The more Linux gets popular, the more targeted it will be as well. If Linux wants to succeed in market share, they need to up their security. The moment it gains large adoption, one single catastrophic exploit could make people run back to Windows or Mac.
I see your point, though it isn’t like these catastrophic exploits don’t exist on Windows MacOS either.
The moment it gains large adoption, one single catastrophic exploit could make people run back to Windows or Mac
Not to be that guy but Linux already has mass adoption thanks to server/infrastructure market so there is already significant incentive from various parties to find vulnerabilities, create exploits and patch said vulnerabilities and exploits.
I agree that Linux needs to up its security for any significant success in the desktop market share but I’m not sure how many people outside of online privacy and security spaces would be aware of, and care enough to move OSes when these critical OS vulnerabilities are found even if they did make the switch to Linux.
Yes, you’re right to say that they do have catastrophic exploits. However, my point in saying this was that Windows and Mac are the cultural default.

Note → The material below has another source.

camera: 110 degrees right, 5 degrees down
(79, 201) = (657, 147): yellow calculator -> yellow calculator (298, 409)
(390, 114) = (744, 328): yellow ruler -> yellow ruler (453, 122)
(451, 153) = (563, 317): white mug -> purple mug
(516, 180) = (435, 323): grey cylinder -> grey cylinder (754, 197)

If the alternative doesn’t match what the cultural default provides, there are two things that this could happen:
The cultural paradigm shifts to reflect the fact that people actually prefer the alternative
This is the ideal case for Linux—that the public actually prefers Linux over Windows for some set of reasons.
The alternative remains only that: a cultural alternative
This is the less-than-ideal case. Linux remains only as an alternative that appeals to a niche community of desktop/laptop users.
Even though all three operating systems have catastrophic exploits from time to time, two of them are given the status of “normal” and are part of everyday culture while the third one is neither. At least in the US. Maybe it is different in European countries. I remember seeing some institutional adoption of open-source tech, which is another metric that measures cultural adoption.
Moving from the cultural default to a cultural alternative takes a lot of intention. Meanwhile, moving from the alternative to the default is very easy and incentivised because there is less friction between you and the cultural and social world you inhabit. If there were people who moved to Linux and found out that they were exploited or hacked, it’s not a matter of caring enough to switch. If I try a new food and it I don’t like how it tastes, I go back to eating the food I usually eat. But I take your point that a lot of people outside this space probably won’t be aware that their devices were exploited.
You’re completely right. I forgot about the infrastructure market.
I think this largely comes down to what you define as a “cultural default”. Personally I view Linux desktop adoption more at an individual level, which could eventually affect some “cultural default” instead of viewing the “cultural default” before individual choice.
I would also like to say that we(I) consider MacOS and Windows “normal” and the “cultural default” largely because they ship as the default software on the hardware we purchase, and since most people will never install their own OS, or even perhaps know this is an option, Desktop Linux market share is limited in its growth. This is why I am hopeful that hardware that ships with Desktop Linux by default[1] eventually take off.